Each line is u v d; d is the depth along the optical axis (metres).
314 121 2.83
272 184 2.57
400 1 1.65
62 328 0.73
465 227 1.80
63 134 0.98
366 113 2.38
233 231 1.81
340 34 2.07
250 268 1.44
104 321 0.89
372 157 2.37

====

Problem details
Starting at the first line, transcribe the material through to the last.

The answer
Each line is u v d; d is the depth along the optical axis (metres).
314 121 2.83
272 184 2.57
400 1 1.65
62 328 0.73
465 227 1.80
63 134 0.98
366 113 2.38
233 231 1.81
340 34 2.07
250 268 1.44
104 321 0.89
372 157 2.37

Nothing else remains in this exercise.